Dataset records
━━━━━━━━━━

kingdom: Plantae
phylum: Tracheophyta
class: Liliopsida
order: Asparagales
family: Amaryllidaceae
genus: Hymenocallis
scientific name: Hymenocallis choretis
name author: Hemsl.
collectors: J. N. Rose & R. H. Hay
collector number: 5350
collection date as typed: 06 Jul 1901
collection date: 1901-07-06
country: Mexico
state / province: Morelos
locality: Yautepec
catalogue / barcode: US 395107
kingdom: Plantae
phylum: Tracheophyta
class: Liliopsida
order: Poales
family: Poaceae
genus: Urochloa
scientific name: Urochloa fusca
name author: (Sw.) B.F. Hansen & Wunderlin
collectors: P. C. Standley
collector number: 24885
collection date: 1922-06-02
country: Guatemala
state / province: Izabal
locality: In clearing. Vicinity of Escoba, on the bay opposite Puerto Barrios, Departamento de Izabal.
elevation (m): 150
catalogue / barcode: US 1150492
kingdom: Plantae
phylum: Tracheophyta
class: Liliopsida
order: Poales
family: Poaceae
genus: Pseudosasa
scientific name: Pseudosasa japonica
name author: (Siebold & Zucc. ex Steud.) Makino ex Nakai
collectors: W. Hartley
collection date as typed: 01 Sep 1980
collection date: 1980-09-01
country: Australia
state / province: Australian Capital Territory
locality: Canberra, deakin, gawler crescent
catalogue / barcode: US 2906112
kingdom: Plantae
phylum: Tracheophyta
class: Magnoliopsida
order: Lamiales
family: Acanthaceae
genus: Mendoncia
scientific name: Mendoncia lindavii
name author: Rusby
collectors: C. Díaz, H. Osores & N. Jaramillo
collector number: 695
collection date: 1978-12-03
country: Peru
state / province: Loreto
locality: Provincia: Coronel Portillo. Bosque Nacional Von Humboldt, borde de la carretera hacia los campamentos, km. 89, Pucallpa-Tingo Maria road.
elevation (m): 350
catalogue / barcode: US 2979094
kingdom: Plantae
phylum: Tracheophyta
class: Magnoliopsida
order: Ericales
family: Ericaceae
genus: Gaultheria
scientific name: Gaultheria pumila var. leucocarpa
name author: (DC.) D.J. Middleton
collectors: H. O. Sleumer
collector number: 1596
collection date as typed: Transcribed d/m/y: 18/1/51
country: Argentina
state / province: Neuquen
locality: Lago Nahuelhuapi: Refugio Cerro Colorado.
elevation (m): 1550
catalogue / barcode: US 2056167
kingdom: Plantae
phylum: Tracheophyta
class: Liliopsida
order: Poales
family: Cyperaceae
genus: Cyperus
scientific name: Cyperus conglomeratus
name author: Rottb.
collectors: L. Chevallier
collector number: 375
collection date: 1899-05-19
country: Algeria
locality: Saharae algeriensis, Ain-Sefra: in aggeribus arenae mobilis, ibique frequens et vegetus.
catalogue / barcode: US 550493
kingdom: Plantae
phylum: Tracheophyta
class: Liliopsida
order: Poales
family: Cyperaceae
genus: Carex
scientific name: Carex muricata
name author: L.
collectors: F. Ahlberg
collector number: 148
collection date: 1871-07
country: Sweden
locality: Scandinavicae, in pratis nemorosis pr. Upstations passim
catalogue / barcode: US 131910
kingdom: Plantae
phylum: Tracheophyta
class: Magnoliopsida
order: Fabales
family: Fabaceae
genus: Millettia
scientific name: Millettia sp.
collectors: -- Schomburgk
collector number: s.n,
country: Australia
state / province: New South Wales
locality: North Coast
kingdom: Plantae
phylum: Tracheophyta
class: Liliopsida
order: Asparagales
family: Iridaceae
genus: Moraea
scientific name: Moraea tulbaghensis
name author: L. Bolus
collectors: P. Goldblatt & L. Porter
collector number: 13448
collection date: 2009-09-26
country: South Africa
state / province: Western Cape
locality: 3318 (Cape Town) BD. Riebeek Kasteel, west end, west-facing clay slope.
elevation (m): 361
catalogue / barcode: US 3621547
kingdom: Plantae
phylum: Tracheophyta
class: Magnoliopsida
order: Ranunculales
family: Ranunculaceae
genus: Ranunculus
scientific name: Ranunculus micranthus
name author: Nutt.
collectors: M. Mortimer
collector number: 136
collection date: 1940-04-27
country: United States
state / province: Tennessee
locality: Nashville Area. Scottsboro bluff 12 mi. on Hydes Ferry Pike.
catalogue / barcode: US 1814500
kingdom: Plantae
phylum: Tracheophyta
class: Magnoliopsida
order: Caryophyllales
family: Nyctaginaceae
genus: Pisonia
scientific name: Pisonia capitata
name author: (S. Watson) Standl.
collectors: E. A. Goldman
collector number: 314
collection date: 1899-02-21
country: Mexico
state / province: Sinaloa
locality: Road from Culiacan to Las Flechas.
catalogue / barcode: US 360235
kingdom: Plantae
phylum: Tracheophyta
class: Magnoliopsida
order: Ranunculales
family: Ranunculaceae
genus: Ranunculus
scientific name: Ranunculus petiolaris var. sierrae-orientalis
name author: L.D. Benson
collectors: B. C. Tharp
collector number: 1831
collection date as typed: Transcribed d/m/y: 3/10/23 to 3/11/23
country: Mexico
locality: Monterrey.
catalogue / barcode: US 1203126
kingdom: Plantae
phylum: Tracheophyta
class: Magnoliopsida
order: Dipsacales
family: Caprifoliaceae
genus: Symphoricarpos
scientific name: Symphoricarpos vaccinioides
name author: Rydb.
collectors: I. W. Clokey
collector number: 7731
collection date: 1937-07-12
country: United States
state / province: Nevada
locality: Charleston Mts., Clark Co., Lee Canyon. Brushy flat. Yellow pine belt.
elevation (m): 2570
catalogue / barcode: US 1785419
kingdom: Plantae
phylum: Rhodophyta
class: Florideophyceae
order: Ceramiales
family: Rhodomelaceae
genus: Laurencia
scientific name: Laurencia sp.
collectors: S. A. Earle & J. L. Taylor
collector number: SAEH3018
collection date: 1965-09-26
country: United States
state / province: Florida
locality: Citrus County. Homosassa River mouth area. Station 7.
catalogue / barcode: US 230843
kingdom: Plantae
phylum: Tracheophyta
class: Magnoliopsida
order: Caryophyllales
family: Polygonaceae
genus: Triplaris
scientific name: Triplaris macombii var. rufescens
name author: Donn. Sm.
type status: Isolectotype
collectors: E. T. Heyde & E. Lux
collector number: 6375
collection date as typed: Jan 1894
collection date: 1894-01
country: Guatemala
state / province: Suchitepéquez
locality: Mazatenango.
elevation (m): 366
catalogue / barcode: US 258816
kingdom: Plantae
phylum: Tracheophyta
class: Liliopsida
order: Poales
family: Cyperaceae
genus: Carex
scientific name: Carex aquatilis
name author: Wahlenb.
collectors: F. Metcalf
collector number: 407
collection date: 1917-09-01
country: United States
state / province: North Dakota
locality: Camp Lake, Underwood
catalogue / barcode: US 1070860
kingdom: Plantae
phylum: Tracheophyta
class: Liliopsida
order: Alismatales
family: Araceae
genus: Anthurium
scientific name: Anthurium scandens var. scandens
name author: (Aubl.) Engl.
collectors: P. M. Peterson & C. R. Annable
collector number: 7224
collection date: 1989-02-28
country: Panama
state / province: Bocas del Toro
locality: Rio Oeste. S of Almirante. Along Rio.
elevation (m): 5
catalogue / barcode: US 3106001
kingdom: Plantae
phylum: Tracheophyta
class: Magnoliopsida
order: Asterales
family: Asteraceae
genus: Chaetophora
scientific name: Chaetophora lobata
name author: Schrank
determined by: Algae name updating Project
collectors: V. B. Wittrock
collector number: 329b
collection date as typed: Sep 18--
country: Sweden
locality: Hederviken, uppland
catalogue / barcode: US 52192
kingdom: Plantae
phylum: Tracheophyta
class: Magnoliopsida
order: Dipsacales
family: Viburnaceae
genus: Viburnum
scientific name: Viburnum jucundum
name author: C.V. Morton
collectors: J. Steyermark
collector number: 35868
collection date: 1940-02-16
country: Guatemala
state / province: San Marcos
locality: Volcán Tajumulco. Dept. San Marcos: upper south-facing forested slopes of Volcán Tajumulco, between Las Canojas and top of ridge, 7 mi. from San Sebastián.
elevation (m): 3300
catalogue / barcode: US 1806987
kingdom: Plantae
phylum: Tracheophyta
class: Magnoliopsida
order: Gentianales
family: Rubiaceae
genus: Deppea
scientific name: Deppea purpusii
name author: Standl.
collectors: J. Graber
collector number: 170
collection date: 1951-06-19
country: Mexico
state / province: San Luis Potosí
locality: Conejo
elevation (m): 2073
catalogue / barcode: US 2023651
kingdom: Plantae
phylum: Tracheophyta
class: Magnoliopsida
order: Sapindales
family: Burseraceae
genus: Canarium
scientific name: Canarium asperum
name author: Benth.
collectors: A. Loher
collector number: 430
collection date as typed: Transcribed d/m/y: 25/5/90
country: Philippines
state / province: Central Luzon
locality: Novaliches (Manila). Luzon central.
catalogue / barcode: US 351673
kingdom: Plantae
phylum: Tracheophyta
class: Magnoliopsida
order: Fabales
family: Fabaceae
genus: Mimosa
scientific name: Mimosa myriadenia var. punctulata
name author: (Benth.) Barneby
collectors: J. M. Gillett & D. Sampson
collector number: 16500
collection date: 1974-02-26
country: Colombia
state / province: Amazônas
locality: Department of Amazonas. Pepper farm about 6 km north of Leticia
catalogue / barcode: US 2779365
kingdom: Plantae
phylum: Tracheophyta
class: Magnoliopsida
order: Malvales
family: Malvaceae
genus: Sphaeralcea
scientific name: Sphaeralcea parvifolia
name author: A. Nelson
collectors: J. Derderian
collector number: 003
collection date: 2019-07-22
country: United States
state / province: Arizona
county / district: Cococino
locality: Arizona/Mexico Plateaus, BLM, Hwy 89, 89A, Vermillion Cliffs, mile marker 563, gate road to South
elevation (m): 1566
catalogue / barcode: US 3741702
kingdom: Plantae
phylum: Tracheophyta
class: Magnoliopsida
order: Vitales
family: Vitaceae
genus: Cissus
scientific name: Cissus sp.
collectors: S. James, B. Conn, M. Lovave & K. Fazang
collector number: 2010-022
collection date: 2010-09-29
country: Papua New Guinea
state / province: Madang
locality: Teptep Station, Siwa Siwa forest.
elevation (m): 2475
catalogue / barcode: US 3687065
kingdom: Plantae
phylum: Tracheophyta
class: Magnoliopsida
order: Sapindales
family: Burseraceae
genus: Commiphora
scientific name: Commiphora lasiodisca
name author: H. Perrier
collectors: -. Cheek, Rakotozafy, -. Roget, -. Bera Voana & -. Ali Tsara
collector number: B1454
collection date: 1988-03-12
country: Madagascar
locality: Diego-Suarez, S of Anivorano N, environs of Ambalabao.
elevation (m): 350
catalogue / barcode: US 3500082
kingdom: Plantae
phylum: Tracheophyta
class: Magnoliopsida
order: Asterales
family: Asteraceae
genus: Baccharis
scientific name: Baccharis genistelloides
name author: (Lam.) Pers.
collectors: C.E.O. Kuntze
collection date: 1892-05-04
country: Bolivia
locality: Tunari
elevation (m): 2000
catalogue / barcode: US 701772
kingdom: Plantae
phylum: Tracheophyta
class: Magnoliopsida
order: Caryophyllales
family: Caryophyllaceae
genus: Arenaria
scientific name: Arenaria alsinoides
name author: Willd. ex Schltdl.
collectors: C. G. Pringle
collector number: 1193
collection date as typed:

━━━━━━━━━━

Gather and copy out every line above that contains the word "Ranunculus". Case counts, so only matches with the same capital and lowercase letters qualify.

__Full answer__:
genus: Ranunculus
scientific name: Ranunculus micranthus
genus: Ranunculus
scientific name: Ranunculus petiolaris var. sierrae-orientalis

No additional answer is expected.